→ **Problem requirements**
Among the entries below, how many lines include "bottom"? Give the number alone.

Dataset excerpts
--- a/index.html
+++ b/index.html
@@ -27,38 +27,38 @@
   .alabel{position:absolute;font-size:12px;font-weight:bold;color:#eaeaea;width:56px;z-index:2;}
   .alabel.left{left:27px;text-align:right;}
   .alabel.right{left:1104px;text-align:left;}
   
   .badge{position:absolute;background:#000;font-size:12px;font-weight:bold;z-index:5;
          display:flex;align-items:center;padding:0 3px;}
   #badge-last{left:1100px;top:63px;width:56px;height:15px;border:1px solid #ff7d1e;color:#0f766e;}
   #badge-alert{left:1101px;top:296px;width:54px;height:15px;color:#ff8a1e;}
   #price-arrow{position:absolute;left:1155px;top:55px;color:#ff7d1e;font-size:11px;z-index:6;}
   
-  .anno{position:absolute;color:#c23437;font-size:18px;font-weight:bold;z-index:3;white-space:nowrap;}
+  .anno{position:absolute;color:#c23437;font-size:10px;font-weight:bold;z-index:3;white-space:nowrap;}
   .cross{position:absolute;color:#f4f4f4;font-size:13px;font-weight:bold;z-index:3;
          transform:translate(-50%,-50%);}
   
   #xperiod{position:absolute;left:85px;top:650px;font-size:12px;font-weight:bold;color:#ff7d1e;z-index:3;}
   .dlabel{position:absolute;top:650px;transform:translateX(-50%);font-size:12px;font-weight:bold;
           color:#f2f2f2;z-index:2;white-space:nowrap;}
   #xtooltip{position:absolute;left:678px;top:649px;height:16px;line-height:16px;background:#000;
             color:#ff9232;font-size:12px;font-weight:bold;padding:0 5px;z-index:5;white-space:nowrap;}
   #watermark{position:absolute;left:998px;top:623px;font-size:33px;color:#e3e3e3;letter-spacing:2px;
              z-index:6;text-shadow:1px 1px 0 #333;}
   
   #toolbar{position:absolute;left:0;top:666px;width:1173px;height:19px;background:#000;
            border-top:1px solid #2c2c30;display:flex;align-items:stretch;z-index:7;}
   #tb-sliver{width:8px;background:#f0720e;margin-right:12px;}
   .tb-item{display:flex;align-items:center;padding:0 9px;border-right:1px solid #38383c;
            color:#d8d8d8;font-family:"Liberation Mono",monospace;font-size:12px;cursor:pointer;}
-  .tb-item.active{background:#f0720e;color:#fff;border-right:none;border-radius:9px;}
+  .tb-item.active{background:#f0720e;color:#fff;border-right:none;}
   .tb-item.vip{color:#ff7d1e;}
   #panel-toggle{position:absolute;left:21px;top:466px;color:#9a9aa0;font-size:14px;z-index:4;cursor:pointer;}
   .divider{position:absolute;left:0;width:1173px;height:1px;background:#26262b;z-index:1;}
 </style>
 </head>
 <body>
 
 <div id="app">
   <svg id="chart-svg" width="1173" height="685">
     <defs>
---
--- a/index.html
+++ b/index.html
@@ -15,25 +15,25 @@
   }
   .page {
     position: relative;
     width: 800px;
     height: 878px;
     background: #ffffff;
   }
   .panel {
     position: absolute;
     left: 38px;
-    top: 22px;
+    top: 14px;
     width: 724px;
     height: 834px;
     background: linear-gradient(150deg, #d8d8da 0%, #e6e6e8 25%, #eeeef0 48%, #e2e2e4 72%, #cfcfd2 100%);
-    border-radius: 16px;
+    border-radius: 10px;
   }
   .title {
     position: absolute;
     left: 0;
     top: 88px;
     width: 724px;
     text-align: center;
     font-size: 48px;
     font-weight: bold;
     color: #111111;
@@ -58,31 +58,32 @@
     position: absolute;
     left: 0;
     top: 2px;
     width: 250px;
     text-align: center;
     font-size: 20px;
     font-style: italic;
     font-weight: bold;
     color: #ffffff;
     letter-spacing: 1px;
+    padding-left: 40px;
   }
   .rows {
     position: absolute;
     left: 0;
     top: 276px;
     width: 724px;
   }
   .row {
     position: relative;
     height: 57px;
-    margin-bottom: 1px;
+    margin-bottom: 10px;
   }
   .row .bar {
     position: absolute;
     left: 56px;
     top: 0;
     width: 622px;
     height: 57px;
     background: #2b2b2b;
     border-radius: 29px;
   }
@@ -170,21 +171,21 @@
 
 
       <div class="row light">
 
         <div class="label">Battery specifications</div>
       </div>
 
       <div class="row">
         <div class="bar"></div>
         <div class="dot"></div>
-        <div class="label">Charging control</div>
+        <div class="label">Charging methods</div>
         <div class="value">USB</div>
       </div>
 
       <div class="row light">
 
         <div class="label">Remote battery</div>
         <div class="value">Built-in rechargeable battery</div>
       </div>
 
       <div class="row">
--
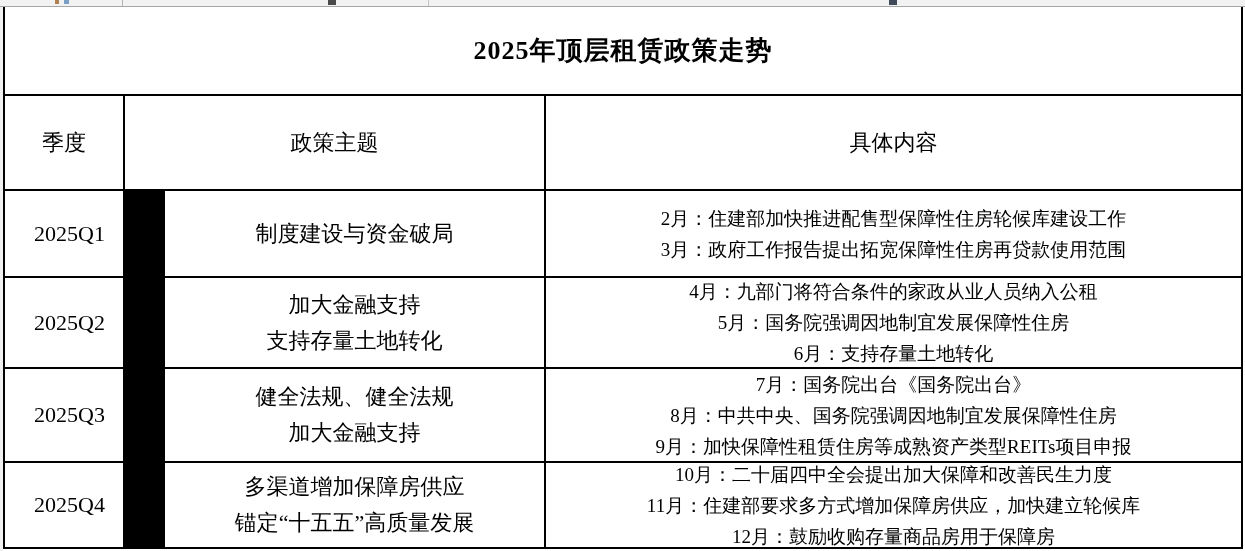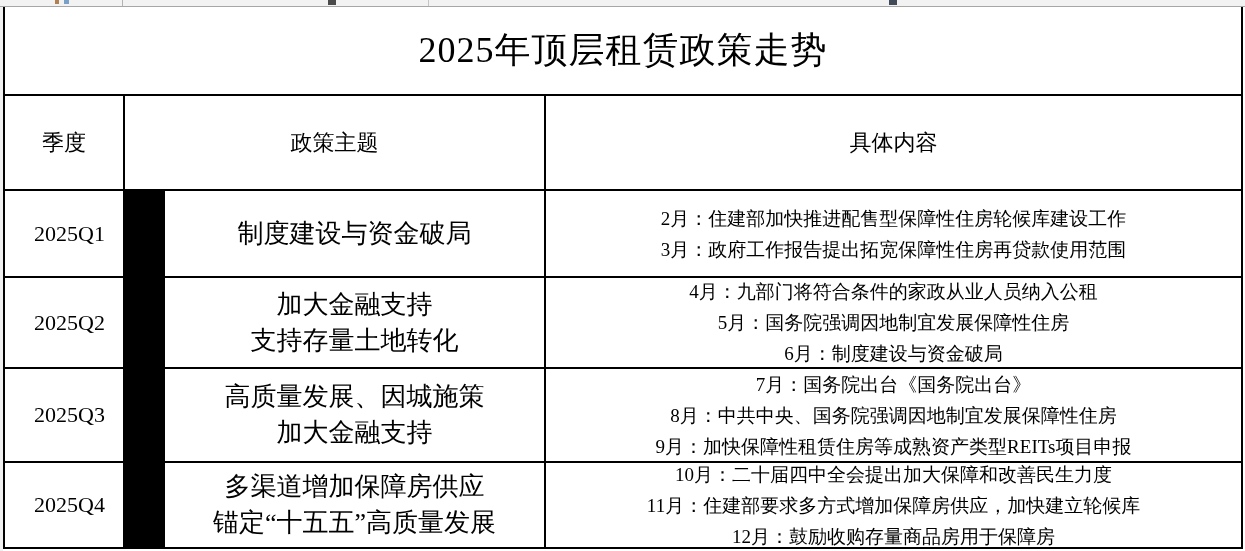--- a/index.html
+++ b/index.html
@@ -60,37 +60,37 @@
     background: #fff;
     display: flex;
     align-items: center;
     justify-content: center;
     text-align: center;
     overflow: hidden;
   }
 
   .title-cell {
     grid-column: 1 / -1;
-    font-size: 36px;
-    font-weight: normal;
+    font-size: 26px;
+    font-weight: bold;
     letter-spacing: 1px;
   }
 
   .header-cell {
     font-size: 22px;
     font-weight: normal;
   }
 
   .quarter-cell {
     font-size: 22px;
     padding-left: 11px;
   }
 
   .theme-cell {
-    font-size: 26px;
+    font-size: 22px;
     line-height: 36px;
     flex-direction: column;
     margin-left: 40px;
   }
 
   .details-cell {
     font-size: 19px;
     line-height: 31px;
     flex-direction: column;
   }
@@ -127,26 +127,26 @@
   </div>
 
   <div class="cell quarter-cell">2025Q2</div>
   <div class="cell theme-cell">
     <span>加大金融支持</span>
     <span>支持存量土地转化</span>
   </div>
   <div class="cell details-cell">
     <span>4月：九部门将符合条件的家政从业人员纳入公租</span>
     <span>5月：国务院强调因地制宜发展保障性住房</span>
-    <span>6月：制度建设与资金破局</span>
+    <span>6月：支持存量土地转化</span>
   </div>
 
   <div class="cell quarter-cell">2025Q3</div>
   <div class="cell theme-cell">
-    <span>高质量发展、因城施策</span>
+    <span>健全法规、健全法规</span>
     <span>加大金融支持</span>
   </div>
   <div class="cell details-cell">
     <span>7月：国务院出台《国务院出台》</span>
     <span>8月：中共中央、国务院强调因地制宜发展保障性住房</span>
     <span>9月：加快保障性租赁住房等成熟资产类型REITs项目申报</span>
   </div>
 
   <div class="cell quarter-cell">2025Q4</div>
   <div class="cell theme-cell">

→ **Task result**
2